Ingredients:

  • 5 lbs boneless, skinless chicken thighs (or breasts), trimmed
  • 1/4 cup fresh lemon juice
  • 1/4 cup extra virgin olive oil
  • 4 cloves fresh garlic, minced
  • 1 teaspoon dried oregano
  • 1/2 teaspoon dried thyme
  • 1/4 teaspoon red pepper flakes (optional)
  • 1 teaspoon salt
  • 1/2 teaspoon freshly ground black pepper
  • 1 large head fresh broccoli, cut into bite-sized florets (about 1 lb)
  • 1 tablespoon olive oil (for broccoli)
  • Salt and pepper (for broccoli, to taste)
  • 2 tablespoons fresh parsley, chopped (for garnish)
  • 1 large lemon, cut into wedges (for serving)

Instructions:

  1. Preheat the oven to 400°F (200°C). Line a large rimmed baking sheet with parchment paper.
  2. In a large mixing bowl, whisk together the lemon juice, 1/4 cup olive oil, minced garlic, oregano, thyme, red pepper flakes (if using), salt, and pepper to create the marinade.
  3. Add the chicken pieces to the marinade and toss well until fully coated. Set aside to marinate for at least 10 minutes while preparing the broccoli.
  4. Place the broccoli florets on the sheet pan (or in a separate bowl) and toss with 1 tablespoon of olive oil, salt, and pepper.

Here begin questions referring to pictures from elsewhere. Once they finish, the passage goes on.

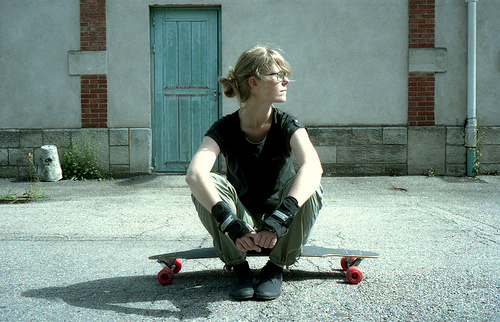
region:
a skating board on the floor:
[306, 245, 378, 277]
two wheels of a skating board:
[339, 258, 359, 283]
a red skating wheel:
[345, 265, 362, 284]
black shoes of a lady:
[233, 257, 283, 302]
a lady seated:
[192, 29, 318, 299]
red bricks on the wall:
[409, 75, 436, 122]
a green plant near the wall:
[71, 139, 107, 181]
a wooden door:
[152, 8, 217, 134]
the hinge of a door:
[153, 42, 157, 55]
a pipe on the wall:
[464, 5, 484, 165]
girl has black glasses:
[238, 67, 290, 78]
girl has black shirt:
[200, 109, 304, 209]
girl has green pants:
[181, 159, 306, 265]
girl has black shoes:
[217, 274, 292, 314]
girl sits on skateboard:
[150, 228, 365, 279]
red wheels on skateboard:
[335, 251, 362, 284]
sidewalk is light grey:
[375, 201, 479, 308]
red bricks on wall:
[418, 1, 455, 110]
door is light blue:
[152, 27, 213, 159]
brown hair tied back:
[214, 64, 231, 103]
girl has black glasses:
[246, 74, 294, 87]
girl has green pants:
[220, 156, 313, 274]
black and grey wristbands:
[208, 194, 308, 251]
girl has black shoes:
[235, 230, 290, 302]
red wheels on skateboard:
[163, 261, 195, 288]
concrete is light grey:
[355, 199, 456, 296]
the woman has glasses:
[176, 47, 330, 306]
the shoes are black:
[223, 260, 285, 302]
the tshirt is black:
[211, 126, 320, 171]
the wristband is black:
[208, 202, 251, 244]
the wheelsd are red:
[331, 252, 368, 284]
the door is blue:
[153, 15, 210, 168]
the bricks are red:
[406, 75, 438, 125]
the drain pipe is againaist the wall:
[461, 11, 482, 171]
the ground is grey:
[398, 269, 477, 315]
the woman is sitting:
[171, 67, 343, 283]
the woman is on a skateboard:
[147, 160, 357, 302]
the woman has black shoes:
[203, 182, 302, 301]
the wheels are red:
[313, 238, 378, 316]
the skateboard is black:
[314, 229, 394, 320]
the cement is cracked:
[30, 218, 110, 315]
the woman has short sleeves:
[187, 110, 231, 257]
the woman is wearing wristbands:
[212, 202, 311, 317]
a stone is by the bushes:
[30, 134, 90, 221]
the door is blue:
[143, 5, 341, 271]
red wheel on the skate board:
[155, 265, 173, 286]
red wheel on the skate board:
[170, 255, 181, 270]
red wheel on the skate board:
[345, 260, 360, 280]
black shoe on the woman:
[220, 257, 250, 298]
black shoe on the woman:
[255, 253, 284, 298]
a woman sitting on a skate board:
[149, 44, 384, 301]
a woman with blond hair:
[184, 43, 323, 299]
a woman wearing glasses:
[183, 45, 331, 303]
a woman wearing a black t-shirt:
[186, 43, 323, 306]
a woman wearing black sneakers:
[182, 44, 324, 300]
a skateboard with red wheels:
[144, 237, 383, 293]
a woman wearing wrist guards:
[182, 45, 327, 301]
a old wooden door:
[145, 3, 225, 178]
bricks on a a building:
[81, 2, 108, 125]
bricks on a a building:
[407, 3, 435, 127]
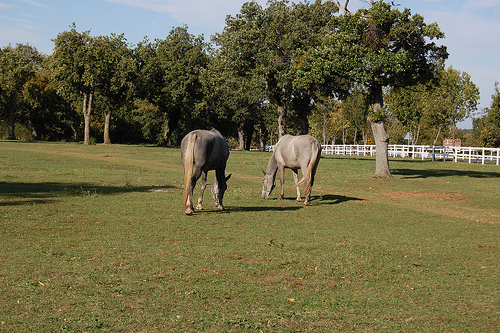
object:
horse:
[260, 134, 323, 206]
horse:
[180, 127, 232, 215]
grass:
[3, 144, 94, 218]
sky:
[0, 1, 500, 97]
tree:
[45, 22, 117, 144]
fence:
[267, 143, 499, 165]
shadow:
[2, 176, 179, 205]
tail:
[305, 138, 321, 195]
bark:
[377, 144, 384, 158]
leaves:
[89, 51, 101, 61]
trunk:
[81, 94, 92, 144]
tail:
[182, 133, 196, 205]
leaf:
[285, 295, 297, 303]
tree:
[216, 1, 337, 161]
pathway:
[318, 182, 427, 209]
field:
[2, 139, 499, 332]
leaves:
[268, 24, 289, 41]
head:
[260, 171, 275, 200]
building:
[443, 137, 462, 147]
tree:
[292, 2, 451, 179]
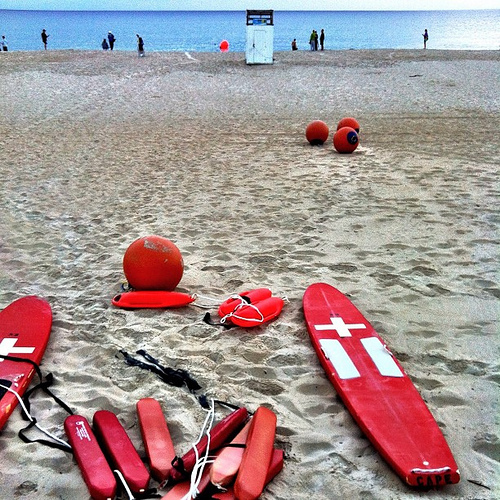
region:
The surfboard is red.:
[295, 276, 462, 488]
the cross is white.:
[311, 316, 367, 338]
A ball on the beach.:
[117, 233, 182, 290]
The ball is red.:
[121, 231, 184, 290]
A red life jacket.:
[211, 279, 285, 346]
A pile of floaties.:
[62, 399, 284, 498]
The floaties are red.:
[54, 402, 289, 499]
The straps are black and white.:
[1, 348, 61, 449]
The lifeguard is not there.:
[248, 5, 273, 70]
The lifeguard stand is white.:
[245, 8, 269, 61]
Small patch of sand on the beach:
[285, 217, 310, 242]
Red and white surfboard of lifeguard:
[295, 275, 460, 485]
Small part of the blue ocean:
[370, 25, 385, 37]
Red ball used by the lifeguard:
[305, 117, 330, 142]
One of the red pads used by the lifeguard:
[127, 395, 177, 465]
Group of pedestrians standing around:
[305, 27, 326, 57]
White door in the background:
[252, 28, 267, 64]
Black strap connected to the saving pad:
[130, 345, 205, 390]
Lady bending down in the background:
[98, 36, 108, 51]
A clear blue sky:
[131, 1, 146, 9]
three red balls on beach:
[299, 112, 366, 160]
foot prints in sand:
[348, 239, 454, 293]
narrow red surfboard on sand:
[293, 274, 457, 486]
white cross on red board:
[309, 307, 369, 349]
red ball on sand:
[111, 224, 192, 304]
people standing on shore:
[290, 23, 432, 61]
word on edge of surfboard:
[399, 468, 466, 494]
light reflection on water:
[430, 18, 496, 60]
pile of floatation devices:
[68, 400, 290, 497]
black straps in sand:
[118, 346, 224, 407]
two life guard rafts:
[1, 261, 473, 488]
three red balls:
[275, 104, 382, 164]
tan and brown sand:
[6, 32, 498, 459]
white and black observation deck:
[241, 5, 298, 76]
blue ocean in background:
[3, 5, 498, 57]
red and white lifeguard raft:
[272, 260, 496, 498]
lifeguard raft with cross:
[267, 254, 478, 488]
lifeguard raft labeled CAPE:
[284, 254, 486, 491]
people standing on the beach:
[21, 20, 179, 60]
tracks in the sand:
[15, 55, 157, 159]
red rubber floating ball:
[123, 233, 186, 290]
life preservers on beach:
[63, 395, 286, 495]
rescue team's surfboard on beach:
[302, 280, 461, 492]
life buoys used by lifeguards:
[216, 285, 286, 327]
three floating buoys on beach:
[305, 115, 362, 153]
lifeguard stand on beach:
[242, 7, 278, 67]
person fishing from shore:
[421, 26, 428, 46]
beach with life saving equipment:
[3, 48, 499, 495]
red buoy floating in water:
[218, 39, 230, 49]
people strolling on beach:
[98, 29, 148, 56]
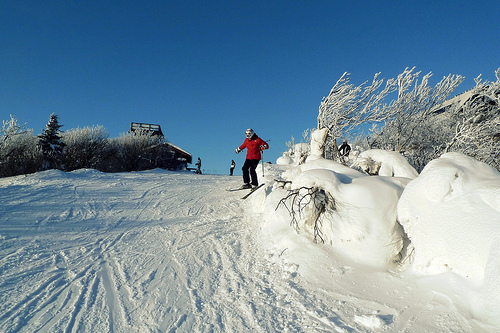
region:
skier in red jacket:
[222, 115, 274, 220]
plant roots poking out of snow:
[274, 172, 360, 250]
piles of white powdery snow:
[394, 141, 499, 278]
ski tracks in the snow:
[36, 181, 188, 308]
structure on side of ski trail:
[123, 112, 193, 176]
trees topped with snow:
[5, 97, 125, 184]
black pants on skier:
[224, 156, 270, 206]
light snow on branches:
[321, 50, 428, 151]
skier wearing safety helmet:
[243, 125, 255, 143]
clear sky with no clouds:
[132, 17, 286, 92]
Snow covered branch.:
[272, 173, 339, 249]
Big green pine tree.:
[35, 105, 65, 155]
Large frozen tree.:
[305, 65, 375, 140]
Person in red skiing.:
[225, 125, 265, 200]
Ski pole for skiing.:
[251, 135, 271, 175]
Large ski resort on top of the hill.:
[120, 116, 195, 171]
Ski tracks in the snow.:
[41, 232, 131, 323]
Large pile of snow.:
[400, 142, 491, 275]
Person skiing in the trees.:
[330, 131, 353, 157]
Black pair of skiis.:
[218, 178, 267, 201]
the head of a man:
[241, 124, 259, 141]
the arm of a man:
[253, 135, 272, 153]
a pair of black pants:
[239, 153, 262, 186]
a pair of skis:
[223, 177, 270, 207]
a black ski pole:
[257, 147, 269, 179]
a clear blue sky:
[0, 0, 499, 180]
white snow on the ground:
[0, 164, 499, 331]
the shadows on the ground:
[0, 175, 215, 297]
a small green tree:
[32, 105, 69, 167]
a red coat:
[236, 131, 271, 162]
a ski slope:
[4, 48, 498, 321]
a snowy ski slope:
[1, 56, 496, 328]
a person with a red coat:
[231, 115, 278, 207]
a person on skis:
[222, 118, 280, 218]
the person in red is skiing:
[228, 119, 278, 208]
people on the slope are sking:
[189, 118, 275, 215]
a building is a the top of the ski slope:
[121, 114, 191, 176]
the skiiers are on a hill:
[135, 113, 394, 260]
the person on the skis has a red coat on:
[229, 122, 276, 205]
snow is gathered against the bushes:
[253, 127, 498, 325]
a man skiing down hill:
[227, 127, 274, 204]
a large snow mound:
[397, 152, 494, 284]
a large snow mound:
[289, 158, 406, 270]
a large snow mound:
[354, 145, 412, 176]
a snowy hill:
[4, 150, 349, 330]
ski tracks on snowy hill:
[19, 165, 188, 330]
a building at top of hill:
[123, 119, 195, 169]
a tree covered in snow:
[311, 66, 386, 147]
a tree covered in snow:
[389, 65, 451, 153]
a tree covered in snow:
[34, 112, 61, 164]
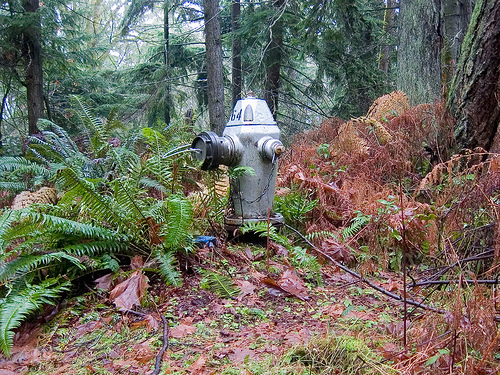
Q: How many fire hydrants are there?
A: One.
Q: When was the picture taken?
A: Daytime.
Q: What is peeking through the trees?
A: Sky.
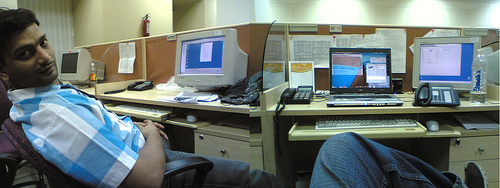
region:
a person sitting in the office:
[308, 130, 488, 186]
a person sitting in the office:
[0, 6, 291, 186]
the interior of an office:
[0, 0, 499, 186]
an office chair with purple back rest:
[1, 117, 213, 187]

  5. Arrange the marinated chicken on one half of the prepared sheet pan in a single layer. Spread the seasoned broccoli on the other half, ensuring neither ingredient is overcrowded.

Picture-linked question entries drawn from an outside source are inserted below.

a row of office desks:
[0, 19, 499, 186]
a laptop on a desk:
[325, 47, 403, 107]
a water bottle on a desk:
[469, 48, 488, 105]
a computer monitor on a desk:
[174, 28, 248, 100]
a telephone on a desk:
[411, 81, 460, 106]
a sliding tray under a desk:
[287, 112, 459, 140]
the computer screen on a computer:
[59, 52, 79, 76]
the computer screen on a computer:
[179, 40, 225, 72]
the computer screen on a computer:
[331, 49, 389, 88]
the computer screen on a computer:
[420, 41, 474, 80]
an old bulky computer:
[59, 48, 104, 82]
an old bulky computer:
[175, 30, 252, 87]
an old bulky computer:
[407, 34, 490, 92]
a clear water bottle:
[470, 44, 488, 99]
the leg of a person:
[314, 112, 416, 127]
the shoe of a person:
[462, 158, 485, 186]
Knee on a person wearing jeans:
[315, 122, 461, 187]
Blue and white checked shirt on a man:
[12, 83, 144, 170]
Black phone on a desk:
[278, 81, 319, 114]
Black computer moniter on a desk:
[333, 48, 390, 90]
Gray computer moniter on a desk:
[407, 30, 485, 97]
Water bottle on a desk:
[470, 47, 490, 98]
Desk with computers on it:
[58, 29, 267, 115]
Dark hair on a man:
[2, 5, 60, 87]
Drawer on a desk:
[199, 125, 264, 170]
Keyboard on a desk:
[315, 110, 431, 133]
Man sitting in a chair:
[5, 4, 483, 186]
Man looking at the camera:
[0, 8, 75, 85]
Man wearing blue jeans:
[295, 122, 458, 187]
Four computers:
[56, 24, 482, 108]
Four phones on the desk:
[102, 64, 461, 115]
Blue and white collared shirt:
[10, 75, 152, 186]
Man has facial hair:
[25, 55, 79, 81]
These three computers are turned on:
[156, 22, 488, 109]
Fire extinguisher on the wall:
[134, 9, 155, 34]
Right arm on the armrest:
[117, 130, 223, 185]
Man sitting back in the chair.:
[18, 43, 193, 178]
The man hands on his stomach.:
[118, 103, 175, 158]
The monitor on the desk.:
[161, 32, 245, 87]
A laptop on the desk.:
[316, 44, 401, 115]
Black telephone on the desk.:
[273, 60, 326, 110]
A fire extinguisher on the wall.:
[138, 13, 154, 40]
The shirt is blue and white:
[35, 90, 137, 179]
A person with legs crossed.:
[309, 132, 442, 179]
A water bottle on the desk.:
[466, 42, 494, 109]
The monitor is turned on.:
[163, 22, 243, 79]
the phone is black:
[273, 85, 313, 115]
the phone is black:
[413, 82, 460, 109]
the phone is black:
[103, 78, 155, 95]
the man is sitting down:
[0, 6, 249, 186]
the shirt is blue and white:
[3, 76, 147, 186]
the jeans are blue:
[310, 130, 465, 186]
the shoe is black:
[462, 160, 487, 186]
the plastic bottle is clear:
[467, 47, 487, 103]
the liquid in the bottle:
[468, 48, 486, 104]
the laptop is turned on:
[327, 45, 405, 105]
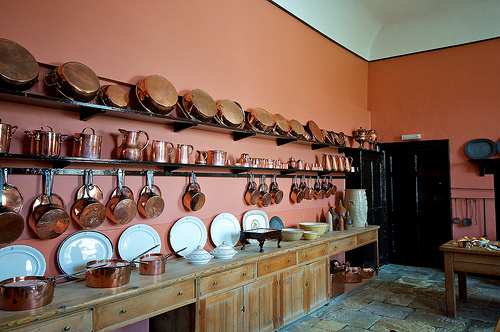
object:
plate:
[117, 224, 162, 268]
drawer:
[197, 264, 255, 298]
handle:
[243, 272, 247, 275]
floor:
[303, 294, 497, 331]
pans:
[28, 167, 205, 241]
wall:
[2, 1, 406, 262]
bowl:
[299, 223, 328, 237]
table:
[1, 225, 383, 331]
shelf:
[0, 60, 369, 177]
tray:
[239, 227, 282, 253]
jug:
[344, 188, 369, 227]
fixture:
[402, 134, 421, 141]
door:
[387, 140, 447, 269]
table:
[437, 236, 500, 317]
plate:
[269, 216, 285, 239]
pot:
[133, 174, 165, 220]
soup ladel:
[452, 195, 479, 227]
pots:
[52, 259, 139, 288]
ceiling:
[286, 1, 500, 56]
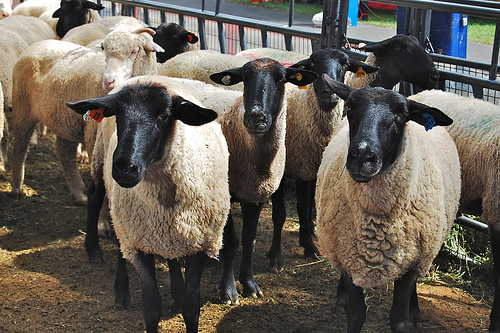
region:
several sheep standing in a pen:
[0, 0, 468, 305]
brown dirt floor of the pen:
[10, 242, 75, 314]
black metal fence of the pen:
[211, 8, 311, 57]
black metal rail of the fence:
[182, 5, 294, 40]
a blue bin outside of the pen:
[388, 0, 476, 61]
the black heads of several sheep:
[89, 45, 425, 188]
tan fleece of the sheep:
[384, 158, 444, 260]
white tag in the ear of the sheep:
[211, 63, 240, 91]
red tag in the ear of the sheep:
[82, 98, 112, 123]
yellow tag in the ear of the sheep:
[356, 60, 370, 80]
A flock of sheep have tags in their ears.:
[78, 10, 495, 225]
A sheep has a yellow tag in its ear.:
[232, 68, 340, 113]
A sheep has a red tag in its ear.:
[86, 98, 117, 155]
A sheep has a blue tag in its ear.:
[396, 85, 459, 146]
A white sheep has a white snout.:
[18, 28, 188, 94]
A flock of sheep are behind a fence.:
[15, 3, 490, 223]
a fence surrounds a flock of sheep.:
[166, 3, 488, 98]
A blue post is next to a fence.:
[395, 5, 477, 66]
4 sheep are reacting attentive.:
[76, 47, 426, 209]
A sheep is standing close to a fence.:
[374, 24, 448, 99]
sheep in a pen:
[62, 70, 243, 331]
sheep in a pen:
[302, 68, 474, 331]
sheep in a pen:
[1, 24, 162, 209]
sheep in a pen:
[222, 41, 374, 273]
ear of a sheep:
[165, 90, 220, 138]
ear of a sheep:
[62, 87, 117, 126]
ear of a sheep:
[317, 68, 366, 103]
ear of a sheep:
[402, 92, 455, 134]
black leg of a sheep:
[125, 245, 170, 332]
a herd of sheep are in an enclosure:
[5, 3, 483, 326]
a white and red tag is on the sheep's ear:
[70, 97, 109, 126]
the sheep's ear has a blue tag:
[409, 101, 455, 133]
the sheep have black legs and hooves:
[78, 176, 494, 331]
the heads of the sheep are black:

  6. Transfer the sheet pan to the preheated oven and roast for 25–30 minutes, or until the chicken reaches an internal temperature of 165°F (74°C) and the broccoli is tender-crisp with slightly charred edges.
  7. Remove the pan from the oven. Sprinkle the dish generously with fresh chopped parsley and serve immediately with fresh lemon wedges.